Update on CMS Reporting for HRAs

Friday, 07 October 2011 09:02

CMS Changes Reporting Requirement for HRAs

Last week, the Centers for Medicare and Medicaid Services (CMS) announced that the following changes to the reporting requirements for Health Reimbursement Arrangements will be effective on October 3, 2011. So in practice, the changes will apply to plans that begin or renew on November 1, 2011 or later.

 

Annual Benefit Level Minimum Increases to $5,000

HRA's that provide an annual benefit level of less than $5,000 will no longer need to be reported. Please note that plans that allow rollovers from the previous year's coverage must include the rollover amounts when calculating the current year's annual benefit amount.  
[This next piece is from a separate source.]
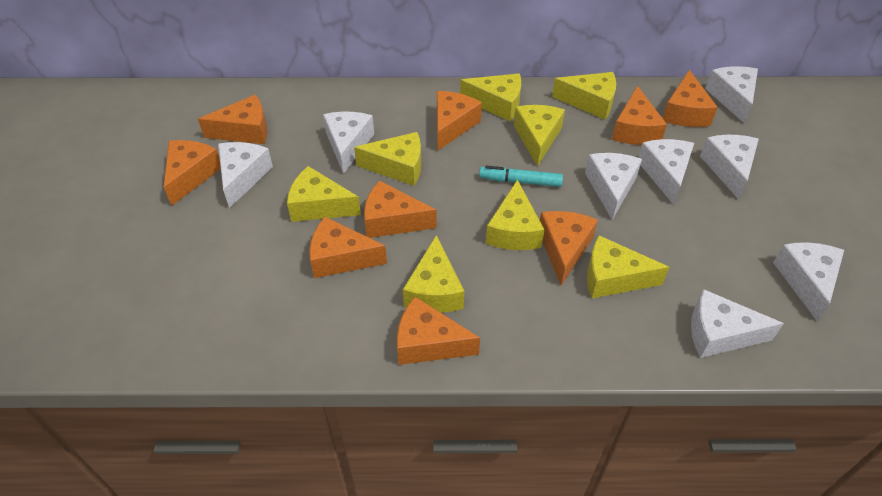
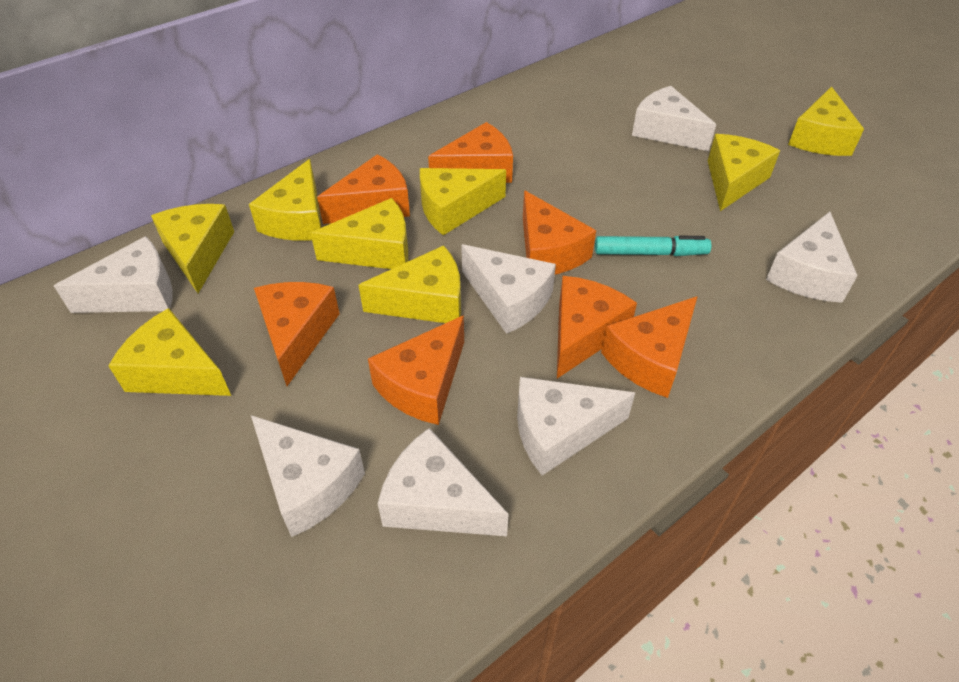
orange cheese: [164,140,221,206] [198,95,267,144] [309,217,387,278] [364,180,437,238] [397,297,480,365] [437,91,482,150] [540,211,598,285] [612,86,667,145] [663,70,718,127] = 9 -> [254,282,340,386] [317,154,410,224] [368,315,464,425] [428,122,513,183] [523,190,596,275] [557,276,637,379] [601,296,698,398] = 7
white cheese: [218,142,273,208] [323,112,374,174] [585,153,642,220] [638,139,694,205] [691,289,784,358] [700,135,759,200] [705,66,758,124] [773,242,844,321] = 8 -> [54,236,173,313] [251,415,365,537] [377,428,509,536] [461,244,556,334] [517,377,635,475] [632,86,716,151] [766,212,858,303] = 7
Plans that have already been reporting will be required to be reported until their current plan year is over.

 

New Reporting Required When a Participant Exhausts their HRA Benefit

For employers with plans that are required to report, Chard Snyder will send a notice to CMS when a participant uses their entire HRA benefit. 

 

What do you need to do now?

If your plan is currently being reported to CMS, you will continue to do so until the end of the plan year. 

At the beginning of each plan year, Chard Snyder will help you determine whether your plan will need to be reported in the next plan year based on the benefit level offered and any funds that will be rolled over.

 

How does the reporting process work?

 

Failure to comply with the reporting requirements may result in a penalty of $1,000 each day of noncompliance for each individual who was not reported.  This is in addition to any other penalties prescribed by law and any potential claims under the Medicare Secondary Payer regulations.